++++ Material provided

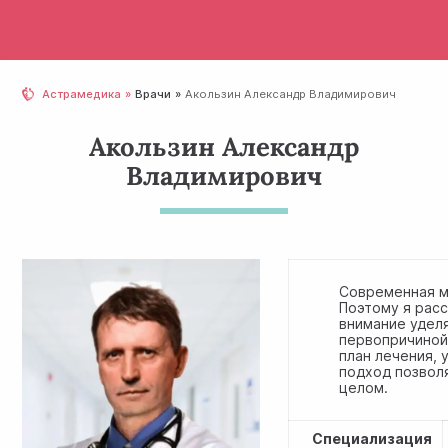
Астрамедика
Врачи
Акользин Александр Владимирович
Акользин Александр
Владимирович
Современная ме
Поэтому я рас
внимание удел
первопричиной
план лечения, 
подход позволя
целом.
Специализация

++++++++

* [How to complete this task]:
Repeat the data above exactly, leaving out any pictures it holds.

* [Expected output]:
Астрамедика
Врачи
Акользин Александр Владимирович
Акользин Александр
Владимирович
Современная ме
Поэтому я рас
внимание удел
первопричиной
план лечения, 
подход позволя
целом.
Специализация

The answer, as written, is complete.